§ About this task
Extract every line of text from the material below, character for character, and leave the pictures out of your answer.

§ Data provided

Start of Block

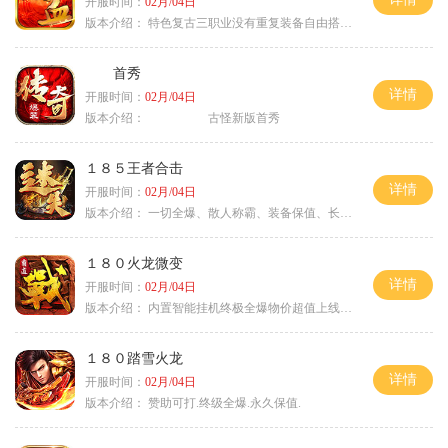
开服时间：
02月/04日
版本介绍：
特色复古三职业没有重复装备自由搭配私
首秀
详情
开服时间：
02月/04日
版本介绍：
古怪新版首秀
１８５王者合击
详情
开服时间：
02月/04日
版本介绍：
一切全爆、散人称霸、装备保值、长期耐玩
１８０火龙微变
详情
开服时间：
02月/04日
版本介绍：
内置智能挂机终极全爆物价超值上线送神器
１８０踏雪火龙
详情
开服时间：
02月/04日
版本介绍：
赞助可打.终级全爆.永久保值.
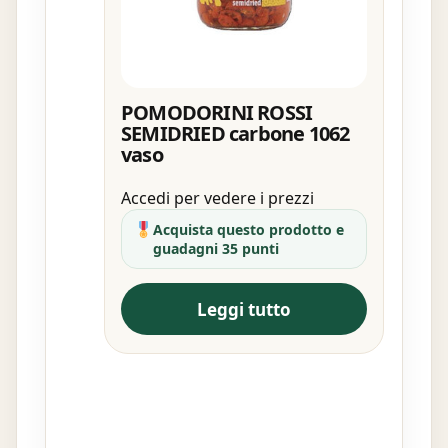
POMODORINI ROSSI
SEMIDRIED carbone 1062
vaso
Accedi per vedere i prezzi
Acquista questo prodotto e
guadagni 35 punti
Leggi tutto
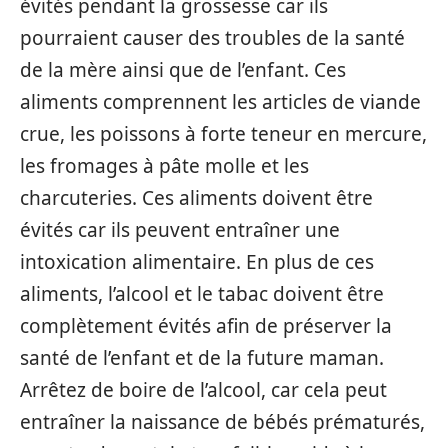
évités pendant la grossesse car ils
pourraient causer des troubles de la santé
de la mère ainsi que de l’enfant. Ces
aliments comprennent les articles de viande
crue, les poissons à forte teneur en mercure,
les fromages à pâte molle et les
charcuteries. Ces aliments doivent être
évités car ils peuvent entraîner une
intoxication alimentaire. En plus de ces
aliments, l’alcool et le tabac doivent être
complètement évités afin de préserver la
santé de l’enfant et de la future maman.
Arrêtez de boire de l’alcool, car cela peut
entraîner la naissance de bébés prématurés,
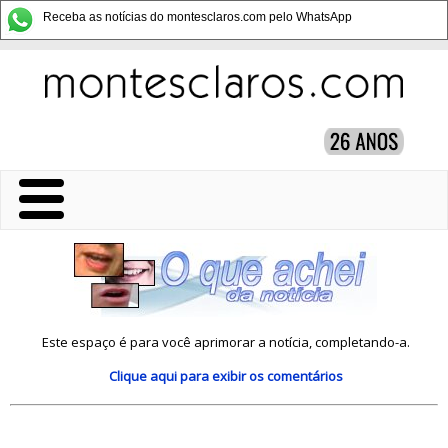
Receba as notícias do montesclaros.com pelo WhatsApp
Este espaço é para você aprimorar a notícia, completando-a.
Clique aqui
para exibir os comentários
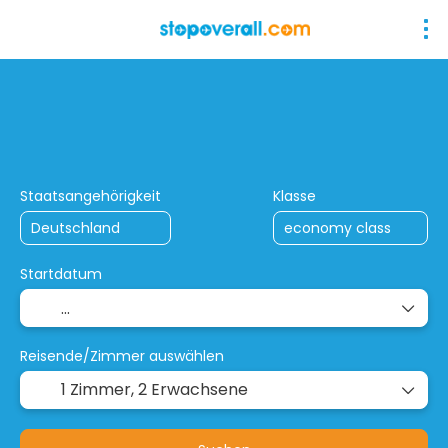
+
StopOver-/ Kombireisen
Rund- & Son
Flug + Hotel
Staatsangehörigkeit
Klasse
Startdatum
Reisende/Zimmer auswählen
1 Zimmer,
2 Erwachsene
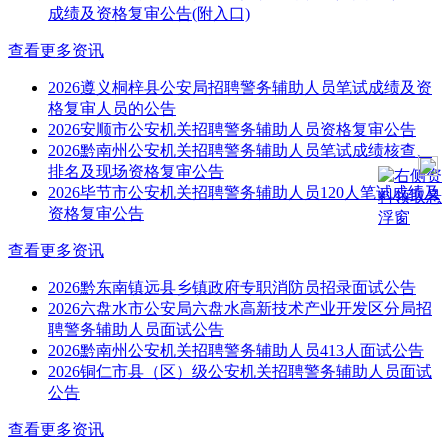
成绩及资格复审公告(附入口)
查看更多资讯
2026遵义桐梓县公安局招聘警务辅助人员笔试成绩及资
格复审人员的公告
2026安顺市公安机关招聘警务辅助人员资格复审公告
2026黔南州公安机关招聘警务辅助人员笔试成绩核查、
排名及现场资格复审公告
2026毕节市公安机关招聘警务辅助人员120人笔试成绩及
资格复审公告
查看更多资讯
2026黔东南镇远县乡镇政府专职消防员招录面试公告
2026六盘水市公安局六盘水高新技术产业开发区分局招
聘警务辅助人员面试公告
2026黔南州公安机关招聘警务辅助人员413人面试公告
2026铜仁市县（区）级公安机关招聘警务辅助人员面试
公告
查看更多资讯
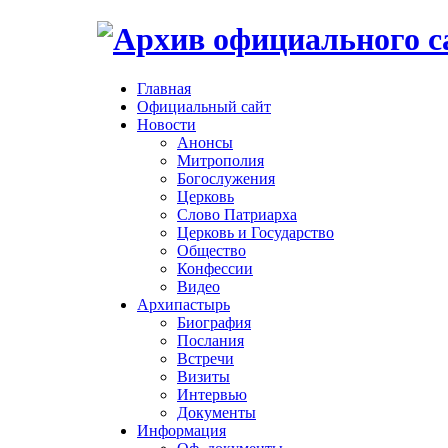
Главная
Официальный сайт
Новости
Анонсы
Митрополия
Богослужения
Церковь
Слово Патриарха
Церковь и Государство
Общество
Конфессии
Видео
Архипастырь
Биография
Послания
Встречи
Визиты
Интервью
Документы
Информация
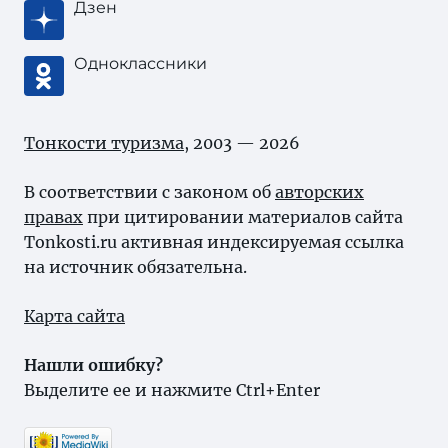
Дзен
Одноклассники
Тонкости туризма
, 2003 — 2026
В соответствии с законом об
авторских
правах
при цитировании материалов сайта
Tonkosti.ru активная индексируемая ссылка
на источник обязательна.
Карта сайта
Нашли ошибку?
Выделите ее и нажмите Ctrl+Enter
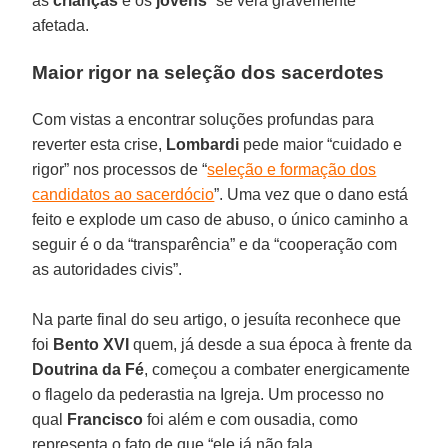
as
crianças
e os
jovens
” se verá gravemente
afetada.
Maior rigor na seleção dos sacerdotes
Com vistas a encontrar soluções profundas para
reverter esta crise,
Lombardi
pede maior “cuidado e
rigor” nos processos de “
seleção e formação dos
candidatos ao sacerdócio
”. Uma vez que o dano está
feito e explode um caso de abuso, o único caminho a
seguir é o da “transparência” e da “cooperação com
as autoridades civis”.
Na parte final do seu artigo, o jesuíta reconhece que
foi
Bento XVI
quem, já desde a sua época à frente da
Doutrina da Fé
, começou a combater energicamente
o flagelo da pederastia na Igreja. Um processo no
qual
Francisco
foi além e com ousadia, como
representa o fato de que “ele já não fala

End of Block

§ Answer box
开服时间：
02月/04日
版本介绍：
特色复古三职业没有重复装备自由搭配私
首秀
详情
开服时间：
02月/04日
版本介绍：
古怪新版首秀
１８５王者合击
详情
开服时间：
02月/04日
版本介绍：
一切全爆、散人称霸、装备保值、长期耐玩
１８０火龙微变
详情
开服时间：
02月/04日
版本介绍：
内置智能挂机终极全爆物价超值上线送神器
１８０踏雪火龙
详情
开服时间：
02月/04日
版本介绍：
赞助可打.终级全爆.永久保值.
POMODORINI ROSSI
SEMIDRIED carbone 1062
vaso
Accedi per vedere i prezzi
Acquista questo prodotto e
guadagni 35 punti
Leggi tutto
évités pendant la grossesse car ils
pourraient causer des troubles de la santé
de la mère ainsi que de l’enfant. Ces
aliments comprennent les articles de viande
crue, les poissons à forte teneur en mercure,
les fromages à pâte molle et les
charcuteries. Ces aliments doivent être
évités car ils peuvent entraîner une
intoxication alimentaire. En plus de ces
aliments, l’alcool et le tabac doivent être
complètement évités afin de préserver la
santé de l’enfant et de la future maman.
Arrêtez de boire de l’alcool, car cela peut
entraîner la naissance de bébés prématurés,
Receba as notícias do montesclaros.com pelo WhatsApp
Este espaço é para você aprimorar a notícia, completando-a.
Clique aqui
para exibir os comentários
+
StopOver-/ Kombireisen
Rund- & Son
Flug + Hotel
Staatsangehörigkeit
Klasse
Startdatum
Reisende/Zimmer auswählen
1 Zimmer,
2 Erwachsene
成绩及资格复审公告(附入口)
查看更多资讯
2026遵义桐梓县公安局招聘警务辅助人员笔试成绩及资
格复审人员的公告
2026安顺市公安机关招聘警务辅助人员资格复审公告
2026黔南州公安机关招聘警务辅助人员笔试成绩核查、
排名及现场资格复审公告
2026毕节市公安机关招聘警务辅助人员120人笔试成绩及
资格复审公告
查看更多资讯
2026黔东南镇远县乡镇政府专职消防员招录面试公告
2026六盘水市公安局六盘水高新技术产业开发区分局招
聘警务辅助人员面试公告
2026黔南州公安机关招聘警务辅助人员413人面试公告
2026铜仁市县（区）级公安机关招聘警务辅助人员面试
公告
查看更多资讯
Главная
Официальный сайт
Новости
Анонсы
Митрополия
Богослужения
Церковь
Слово Патриарха
Церковь и Государство
Общество
Конфессии
Видео
Архипастырь
Биография
Послания
Встречи
Визиты
Интервью
Документы
Информация
Дзен
Одноклассники
Тонкости туризма
, 2003 — 2026
В соответствии с законом об
авторских
правах
при цитировании материалов сайта
Tonkosti.ru активная индексируемая ссылка
на источник обязательна.
Карта сайта
Нашли ошибку?
Выделите ее и нажмите Ctrl+Enter
as
crianças
e os
jovens
” se verá gravemente
afetada.
Maior rigor na seleção dos sacerdotes
Com vistas a encontrar soluções profundas para
reverter esta crise,
Lombardi
pede maior “cuidado e
rigor” nos processos de “
seleção e formação dos
candidatos ao sacerdócio
”. Uma vez que o dano está
feito e explode um caso de abuso, o único caminho a
seguir é o da “transparência” e da “cooperação com
as autoridades civis”.
Na parte final do seu artigo, o jesuíta reconhece que
foi
Bento XVI
quem, já desde a sua época à frente da
Doutrina da Fé
, começou a combater energicamente
o flagelo da pederastia na Igreja. Um processo no
qual
Francisco
foi além e com ousadia, como
representa o fato de que “ele já não fala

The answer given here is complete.